Im Bereich Schule hat der junge Syrer sogleich zwei neue Mitarbeiterinnen des Trägervereins an seiner Seite. Seit September verstärkt die Sozialpädagogin Dana Weidner das Kollegium der Ganztagseinrichtung "Deutschklasse". Den Jugendlichen im Alter von 13 bis 17 Jahren - größtenteils eingewanderte Schüler ohne sprachliche Vorkenntnisse - bringt sie in 15 Wochenstunden die deutsche Sprache bei und leistet einen wöchentlichen Orientierungsunterricht, der den Jugendlichen die Integration in das Schul- und Stadtleben erleichtern soll. Silke Reichert, ebenfalls Pädagogin, ist nach zehnjähriger Selbständigkeit nun für den Trägerverein in der sogenannten "Intensivklasse" tätig. Sie ist ein Auffangbecken für Grundschüler, die massive Probleme in ihren Klassen haben. Reichert versucht, die Ursachen für das auffällige Verhalten herauszufinden, um den Kindern eine Rückkehr an ihre alte Schule zu ermöglichen.

"Es ist ein Erfolgsmodell", sagt Geschäftsführer Mühlhans über das schulische Engagement des Vereins - und die Jugendreferentin und Stadträtin Heidi Dodenhöft (Freie Wähler) pflichtet ihm bei: "Der Verein ist aus der Schule gar nicht mehr wegzudenken." Die Stimmung auf der Mitgliederversammlung ist am Mittwochabend dementsprechend gut. Auf dem Tisch stehen Äpfel, Trauben, Bananen und Gummibärchen - eine bunte Mischung ganz nach dem Geschmack des Trägervereins. Ihm geht es schließlich darum, ein buntes Angebot zu unterbreiten, um die Integration der mehr als 100 Nationalitäten in der Gemeinde zu fördern.

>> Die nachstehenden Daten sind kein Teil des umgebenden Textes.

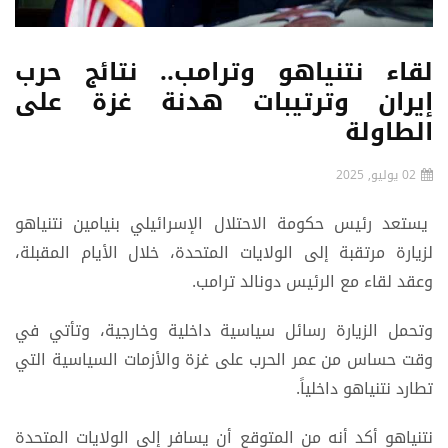
لقاء نتنياهو وترامب.. نتائج حرب
إيران وترتيبات هدنة غزة على
الطاولة
02 يوليو, 2025
يستعد رئيس حكومة الاحتلال الإسرائيلي بنيامين نتنياهو
لزيارة مرتقبة إلى الولايات المتحدة، خلال الأيام المقبلة،
وعقد لقاء مع الرئيس دونالد ترامب.
وتحمل الزيارة رسائل سياسية داخلية وخارجية، وتأتي في
وقت حساس من عمر الحرب على غزة والأزمات السياسية التي
تطارد نتنياهو داخلياً.
نتنياهو أكد أنه من المتوقع أن يسافر إلى الولايات المتحدة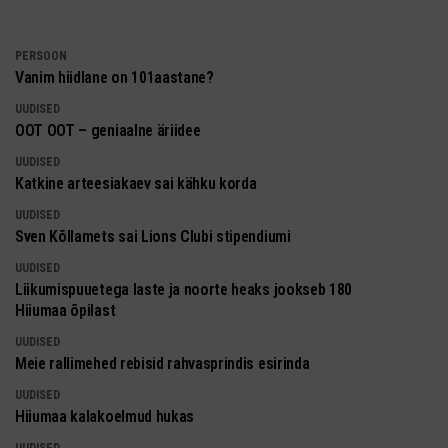
PERSOON
Vanim hiidlane on 101aastane?
UUDISED
OOT OOT – geniaalne äriidee
UUDISED
Katkine arteesiakaev sai kähku korda
UUDISED
Sven Kõllamets sai Lions Clubi stipendiumi
UUDISED
Liikumispuuetega laste ja noorte heaks jookseb 180
Hiiumaa õpilast
UUDISED
Meie rallimehed rebisid rahvasprindis esirinda
UUDISED
Hiiumaa kalakoelmud hukas
UUDISED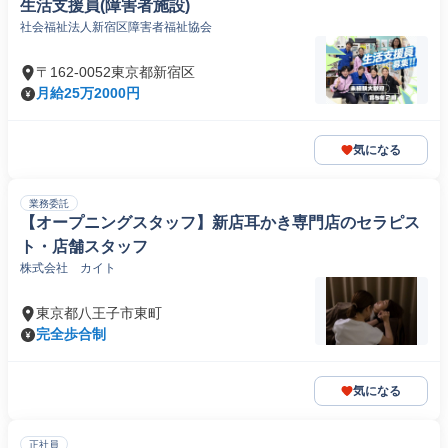
生活支援員(障害者施設)
社会福祉法人新宿区障害者福祉協会
〒162-0052東京都新宿区
月給25万2000円
気になる
業務委託
【オープニングスタッフ】新店耳かき専門店のセラピス
ト・店舗スタッフ
株式会社 カイト
東京都八王子市東町
完全歩合制
気になる
正社員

Und das funktioniert offenbar gut. Der Verein betreibt in der Stadt zwei Jugendzentren: bereits seit 1983 den "Saftladen" und seit 2001 das "Ein-Stein". Im Zuge der Städtebauförderung "Soziale Stadt" hat er das sogenannte Quartiersmanagement übernommen. Der Neue Platz in Geretsried, der Johannisplatz und der Stadtteil Stein sollen im Zuge des Projekts durch gestalterische und gesellschaftliche Initiativen zu einladenden Begegnungsorten umgestaltet werden. Die zahlreichen Veranstaltungen, die der Verein gemeinsam mit Bürgern organisiert, vom Weihnachtsmarkt über Stadtteilfeste bis hin zu einem Nachtflohmarkt, würden bereits hervorragend angenommen, betont Vereinsvorsitzende Kerstin Halba. In allen drei Quartieren wurden im vergangenen Sommer zudem Beiräte gewählt, die das Management und die Arbeiten vorantreiben sollen. Am Johannisplatz etwa sollen Bänke und Tische so platziert werden, dass Menschen miteinander ins Gespräch kommen. Die Kindergärten der Stadt sollen aufgewertet werden und mittelfristig ein Bürgerhaus als gesellschaftlicher Treffpunkt entstehen. "Wir stecken mittendrin", sagt Geschäftsführer Rudi Mühlhans über die Entwicklung der "sozialen Stadt".

Die Zukunft des Projekts sei vorerst gesichert. Auch für die kommenden zwei Jahre habe der Trägerverein die finanziellen Mittel für das Quartiersmanagement zugesagt bekommen, zudem habe er die Option auf eine Verlängerung um zwei Jahre. "Das ist ein großer Vertrauensbeweis und ein Zeichen, dass wir gute Arbeit leisten", sagt Mühlhans. "Was die Stadt hier investiert, das zahlt sich aus." Bunt - und zwar mit Blumen - endet der Abend im Quartiertreff dann auch. Elisabeth Anton gibt ihren Platz im Beirat des Vereins nach 34 Jahren auf. "Wir haben gute Arbeit geleistet", sagt sie stolz.